As long as you follow the guide to what is essential on the invoice, then you’re good to go, right? In general terms, yes. But you should consider adapting this information for different clients. Clients want to feel special too, and they can see a generically produced invoice a mile off. Taking the extra care to add details that appeal to the client is a worthwhile use of a few extra minutes. This is particularly true when breaking down your services, some clients want a detailed breakdown, others are happy with a more general list. Use your client communication skills and knowledge to decide which type of client you are dealing with. It is also important to remember they this is a formal document, so addresses, contact information, and titles should all be appropriate for the business relationship regardless of your personal dealings.

3. Make Payment as Simple as Possible

You need to make absolutely sure that you have provided all the details to make the payment of your invoice as easy as possible for the client and they have no excuses.
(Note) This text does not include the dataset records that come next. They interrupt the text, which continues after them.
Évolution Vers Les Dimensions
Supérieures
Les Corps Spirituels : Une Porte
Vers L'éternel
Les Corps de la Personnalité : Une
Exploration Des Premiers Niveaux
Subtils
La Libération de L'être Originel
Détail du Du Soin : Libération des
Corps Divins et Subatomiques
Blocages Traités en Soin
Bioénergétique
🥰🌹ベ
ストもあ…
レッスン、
Emphasis the due date for payment, make your payment preference clear.

Some tools such as Kitchen provide secure one-click payment possibilities.

4. Make Your Invoice Work for You

Yes, your invoice enables you to get paid by the client, but it is also for your benefit in other ways. Your invoices are essential for your own accounting and therefore should contain all the information you need to keep your records up to date including sequential invoice numbers, clear dating, and tax information.

5. Add Messages

Add messages of thanks and reminders of services in the footer at the bottom of the document. The perfect place for a personal note of thanks that still retains the professional look of the overall document.


So, whilst invoicing is not the most exciting part of your freelancing job, it is a vital cog in the professional machine that you are trying to establish. We are looking at you getting paid, but also finishing up with your messaging, loud and clear. I am a professional business person and everything I do from start to finish is is consistent, efficient, and organized. Without a doubt, the quality of your work is the most important factor in getting return clients, but the subtle building blocks you add along the way, all help you to be remembered for the right reasons. Strong, clear, effective invoicing is truly another way to build your reputation.